On the open-source landscape of PLOS Computational Biology
Mathieu Boudreau, Jean‐Baptiste Poline, Pierre Bellec, Nikola Stikov
Abstract
Over the past year, I (M.B.) have been investigating the landscape of code-sharing in academic journals across different research fields. At the end of my PhD, I made the choice to share code that reproduces figures from one of my papers [1], and since then, I've been involved in several open-source projects (qMRLab and AxonDeepSeg) and initiatives dealing with open science in publishing (NeuroLibre and Canadian Open Neuroscience Platform).

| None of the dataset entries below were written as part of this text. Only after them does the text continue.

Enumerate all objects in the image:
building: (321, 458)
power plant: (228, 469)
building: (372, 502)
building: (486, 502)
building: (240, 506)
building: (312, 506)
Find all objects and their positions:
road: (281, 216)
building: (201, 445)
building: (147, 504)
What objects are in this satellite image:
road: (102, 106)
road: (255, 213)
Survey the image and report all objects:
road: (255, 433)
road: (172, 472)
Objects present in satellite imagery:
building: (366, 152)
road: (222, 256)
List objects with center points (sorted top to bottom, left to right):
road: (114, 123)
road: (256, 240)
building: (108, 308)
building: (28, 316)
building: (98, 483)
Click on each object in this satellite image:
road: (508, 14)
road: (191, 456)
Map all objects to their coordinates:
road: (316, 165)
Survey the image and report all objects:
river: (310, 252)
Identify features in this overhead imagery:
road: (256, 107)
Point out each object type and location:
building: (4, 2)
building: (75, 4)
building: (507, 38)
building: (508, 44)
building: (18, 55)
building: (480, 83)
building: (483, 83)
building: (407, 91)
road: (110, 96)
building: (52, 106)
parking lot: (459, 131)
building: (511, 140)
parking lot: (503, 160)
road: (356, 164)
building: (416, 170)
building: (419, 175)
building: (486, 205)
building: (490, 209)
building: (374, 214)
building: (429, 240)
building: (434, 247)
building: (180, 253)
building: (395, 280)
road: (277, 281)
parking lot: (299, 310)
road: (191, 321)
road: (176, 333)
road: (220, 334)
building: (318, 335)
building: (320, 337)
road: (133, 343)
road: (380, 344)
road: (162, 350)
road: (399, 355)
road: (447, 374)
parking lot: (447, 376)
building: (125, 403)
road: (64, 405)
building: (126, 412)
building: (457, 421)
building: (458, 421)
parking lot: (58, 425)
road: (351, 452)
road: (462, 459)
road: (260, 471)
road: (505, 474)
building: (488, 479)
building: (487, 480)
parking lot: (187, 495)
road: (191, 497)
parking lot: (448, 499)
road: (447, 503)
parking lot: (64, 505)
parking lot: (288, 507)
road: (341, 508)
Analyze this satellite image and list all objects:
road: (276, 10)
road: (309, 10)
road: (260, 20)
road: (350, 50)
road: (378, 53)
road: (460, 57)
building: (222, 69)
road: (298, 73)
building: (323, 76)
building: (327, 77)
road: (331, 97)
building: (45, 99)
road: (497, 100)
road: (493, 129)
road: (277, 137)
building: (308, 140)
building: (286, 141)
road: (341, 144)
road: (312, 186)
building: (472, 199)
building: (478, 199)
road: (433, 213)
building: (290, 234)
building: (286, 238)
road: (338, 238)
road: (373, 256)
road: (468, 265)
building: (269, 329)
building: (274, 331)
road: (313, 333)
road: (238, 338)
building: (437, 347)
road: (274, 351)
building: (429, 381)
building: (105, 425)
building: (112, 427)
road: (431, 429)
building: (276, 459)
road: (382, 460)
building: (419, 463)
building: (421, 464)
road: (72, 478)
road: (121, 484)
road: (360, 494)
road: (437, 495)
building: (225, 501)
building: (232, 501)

Recently, following an editorial by N.S. on reproducibility and the future of MRI research [2], we wrote a blog post presenting an analysis of the open-source landscape for the journal Magnetic Resonance in Medicine (MRM), which broadly focuses on MRI research for medical applications. These findings provided a snapshot of the current state of the open-source landscape for that journal (e.g., most used coding language is still MATLAB) and some insights into new trends (12% of the articles shared code that reproduced figures). In this editorial, we examine the open-source landscape of PLOS Computational Biology. PLOS Computational Biology is inherently different from MRM not only because of the difference in research topics, but also because it's an openaccess journal that focuses primarily on computational studies.